Bayern

Atommüll-Pläne: Tschechien bohrt jetzt los

Atommülllager nahe Bayern? Bei Temelin wird schon gebohrt – die heikle Standortentscheidung fällt bis 2030.

02.06.2026, 13:01 Uhr

Auf der Suche nach einem Standort für ein künftiges Endlager für Atommüll haben in Tschechien die ersten Erkundungsbohrungen begonnen. Gestartet wurden die Arbeiten am Standort „Janoch“ nahe der Gemeinde Temelin, etwa 60 Kilometer von der bayerischen Grenze entfernt. Dort soll bis in rund 100 Meter Tiefe gebohrt werden. Die Arbeiten dürften ungefähr zwei Wochen dauern, wie die zuständige Endlagerbehörde SURAO mitteilte.

Bohrungen sollen genauere Daten liefern

Mit den Untersuchungen wollen die Fachleute unter anderem mehr über die Verteilung des Grundwassers und die geologischen Eigenschaften des Untergrunds erfahren. SURAO-Chef Lukas Vondrovic bezeichnete den Start als wichtigen Schritt. Erstmals werde mit Bohrungen direkt in den Untergrund geschaut, um bisherige Erkenntnisse aus Untersuchungen an der Oberfläche zu präzisieren.

In Temelin steht zudem eines der beiden tschechischen Atomkraftwerke.

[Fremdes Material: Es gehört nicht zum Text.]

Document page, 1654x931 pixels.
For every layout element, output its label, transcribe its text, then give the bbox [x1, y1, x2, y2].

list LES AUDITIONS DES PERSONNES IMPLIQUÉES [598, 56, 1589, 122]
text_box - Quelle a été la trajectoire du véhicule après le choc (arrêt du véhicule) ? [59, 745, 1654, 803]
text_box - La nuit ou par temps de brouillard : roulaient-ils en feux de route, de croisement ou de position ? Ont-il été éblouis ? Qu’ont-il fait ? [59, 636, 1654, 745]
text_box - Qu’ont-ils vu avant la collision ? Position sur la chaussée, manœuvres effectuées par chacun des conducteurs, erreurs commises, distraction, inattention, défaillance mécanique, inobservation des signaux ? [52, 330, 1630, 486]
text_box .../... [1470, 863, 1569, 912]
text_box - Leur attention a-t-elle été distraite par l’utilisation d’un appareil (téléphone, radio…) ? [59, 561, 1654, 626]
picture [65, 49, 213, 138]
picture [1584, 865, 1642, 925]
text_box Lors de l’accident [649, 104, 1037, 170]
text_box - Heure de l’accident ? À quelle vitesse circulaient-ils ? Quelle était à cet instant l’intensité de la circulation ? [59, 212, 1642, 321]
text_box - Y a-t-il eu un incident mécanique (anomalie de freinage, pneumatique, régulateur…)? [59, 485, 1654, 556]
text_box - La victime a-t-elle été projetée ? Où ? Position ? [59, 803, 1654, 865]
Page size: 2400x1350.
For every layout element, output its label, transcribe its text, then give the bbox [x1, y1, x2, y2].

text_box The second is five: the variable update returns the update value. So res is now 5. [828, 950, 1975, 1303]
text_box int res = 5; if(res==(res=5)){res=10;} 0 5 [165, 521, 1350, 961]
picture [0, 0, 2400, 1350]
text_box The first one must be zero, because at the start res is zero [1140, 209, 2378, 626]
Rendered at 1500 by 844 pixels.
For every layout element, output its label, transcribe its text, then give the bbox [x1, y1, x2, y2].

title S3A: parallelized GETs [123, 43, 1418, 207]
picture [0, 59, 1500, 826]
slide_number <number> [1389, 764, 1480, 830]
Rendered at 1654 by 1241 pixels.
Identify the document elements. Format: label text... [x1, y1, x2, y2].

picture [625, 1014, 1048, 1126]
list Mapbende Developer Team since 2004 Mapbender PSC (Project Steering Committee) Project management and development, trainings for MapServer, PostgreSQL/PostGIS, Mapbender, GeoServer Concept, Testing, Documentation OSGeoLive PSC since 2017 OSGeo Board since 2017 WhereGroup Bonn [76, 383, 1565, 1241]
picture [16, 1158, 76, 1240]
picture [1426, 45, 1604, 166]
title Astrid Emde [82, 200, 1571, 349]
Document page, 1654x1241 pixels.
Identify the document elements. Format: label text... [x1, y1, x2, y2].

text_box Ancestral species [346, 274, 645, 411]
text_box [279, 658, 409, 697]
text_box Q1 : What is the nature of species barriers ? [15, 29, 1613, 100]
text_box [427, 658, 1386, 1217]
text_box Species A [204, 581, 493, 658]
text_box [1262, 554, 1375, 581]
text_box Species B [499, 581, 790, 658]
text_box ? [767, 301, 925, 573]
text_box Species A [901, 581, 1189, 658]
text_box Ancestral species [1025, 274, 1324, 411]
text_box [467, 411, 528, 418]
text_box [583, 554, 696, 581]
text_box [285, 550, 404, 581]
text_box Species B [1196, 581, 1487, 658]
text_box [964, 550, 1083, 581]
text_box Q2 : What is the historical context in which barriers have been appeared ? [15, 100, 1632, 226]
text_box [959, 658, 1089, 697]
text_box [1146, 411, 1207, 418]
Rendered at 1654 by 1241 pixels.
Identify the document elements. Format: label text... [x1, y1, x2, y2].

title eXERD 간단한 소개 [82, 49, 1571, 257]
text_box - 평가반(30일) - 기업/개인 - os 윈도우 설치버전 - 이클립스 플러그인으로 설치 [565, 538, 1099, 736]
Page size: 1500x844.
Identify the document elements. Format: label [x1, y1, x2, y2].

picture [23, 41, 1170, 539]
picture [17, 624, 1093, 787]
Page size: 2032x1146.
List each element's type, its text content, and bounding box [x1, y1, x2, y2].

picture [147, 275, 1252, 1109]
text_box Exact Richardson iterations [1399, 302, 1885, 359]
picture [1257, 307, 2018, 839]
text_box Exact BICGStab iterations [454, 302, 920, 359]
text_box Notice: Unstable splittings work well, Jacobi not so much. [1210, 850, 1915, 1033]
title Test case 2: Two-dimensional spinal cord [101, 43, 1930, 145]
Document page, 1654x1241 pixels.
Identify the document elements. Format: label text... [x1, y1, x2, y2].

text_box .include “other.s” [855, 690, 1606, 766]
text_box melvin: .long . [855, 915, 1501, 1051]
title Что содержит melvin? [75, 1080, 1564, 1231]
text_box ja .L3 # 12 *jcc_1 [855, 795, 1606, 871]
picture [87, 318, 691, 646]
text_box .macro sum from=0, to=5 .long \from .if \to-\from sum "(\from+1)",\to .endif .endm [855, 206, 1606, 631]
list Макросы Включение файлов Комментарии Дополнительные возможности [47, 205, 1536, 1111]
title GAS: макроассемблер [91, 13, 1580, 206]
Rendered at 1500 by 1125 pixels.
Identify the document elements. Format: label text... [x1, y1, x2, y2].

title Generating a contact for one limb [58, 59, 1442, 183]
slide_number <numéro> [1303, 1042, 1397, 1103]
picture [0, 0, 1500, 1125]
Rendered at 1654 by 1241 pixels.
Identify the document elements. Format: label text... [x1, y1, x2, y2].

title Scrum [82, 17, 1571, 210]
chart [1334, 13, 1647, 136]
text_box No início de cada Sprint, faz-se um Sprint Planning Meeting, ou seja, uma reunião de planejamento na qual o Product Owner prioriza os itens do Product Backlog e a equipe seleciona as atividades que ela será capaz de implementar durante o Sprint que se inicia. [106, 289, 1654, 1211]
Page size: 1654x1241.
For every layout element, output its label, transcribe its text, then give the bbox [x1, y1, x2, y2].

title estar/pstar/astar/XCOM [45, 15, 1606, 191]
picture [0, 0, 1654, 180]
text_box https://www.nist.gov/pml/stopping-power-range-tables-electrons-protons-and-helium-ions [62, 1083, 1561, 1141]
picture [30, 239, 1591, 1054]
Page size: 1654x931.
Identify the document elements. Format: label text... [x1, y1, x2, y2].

Neben Janoch kommen noch drei weitere Orte für das geplante Endlager infrage: Brezovy potok am Rand des Böhmerwalds, Horka bei Budisov sowie Hradek im Bezirk Jihlava. Auch an diesen Standorten sind Bohrungen bis zu einer Tiefe von 100 Metern vorgesehen.

Entscheidung bis 2030 geplant

Die betroffenen Gemeinden erhalten nach Angaben der Behörden jährlich zusammen rund vier Millionen Euro als Ausgleich. Mehrere Kommunen hatten gegen das Auswahlverfahren geklagt, bislang jedoch ohne Erfolg. Die endgültige Entscheidung über den Standort des Endlagers soll im Jahr 2030 fallen. Dort sollen hoch radioaktive Abfälle tief unter der Erde dauerhaft gelagert werden.

AKW Temelin
Atomkraftwerke erzeugen hoch radioaktiven Atommüll – hier ein Blick in den Reaktorblock I des tschechischen Atomkraftwerks Temelin werden während Betriebspause zum Brennelemente-Wechsel. Quelle: Michael Heitmann/dpa

Tschechien hält im Unterschied zu Deutschland an der Kernenergie fest. Im vergangenen Jahr stammten mehr als 40 Prozent der Stromerzeugung aus Atomkraft. Zudem bekam der südkoreanische Konzern KHNP den Auftrag, am Standort Dukovany zwei neue Reaktorblöcke zu errichten. Das Projekt hat ein Volumen von umgerechnet mehr als 16 Milliarden Euro, die Inbetriebnahme ist ab 2036 vorgesehen.